> [AIM]: Reproduce every line of text in each entry below word for word, leaving out the pictures.

'''

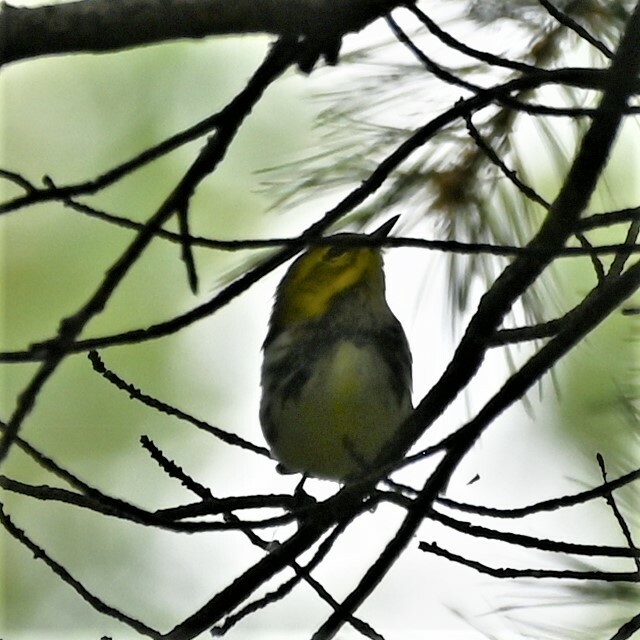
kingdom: Animalia
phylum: Chordata
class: Aves
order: Passeriformes
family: Parulidae
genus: Setophaga
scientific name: Setophaga virens
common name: Black-throated green warbler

'''

> [ANSWER TO THE TASK]:
kingdom: Animalia
phylum: Chordata
class: Aves
order: Passeriformes
family: Parulidae
genus: Setophaga
scientific name: Setophaga virens
common name: Black-throated green warbler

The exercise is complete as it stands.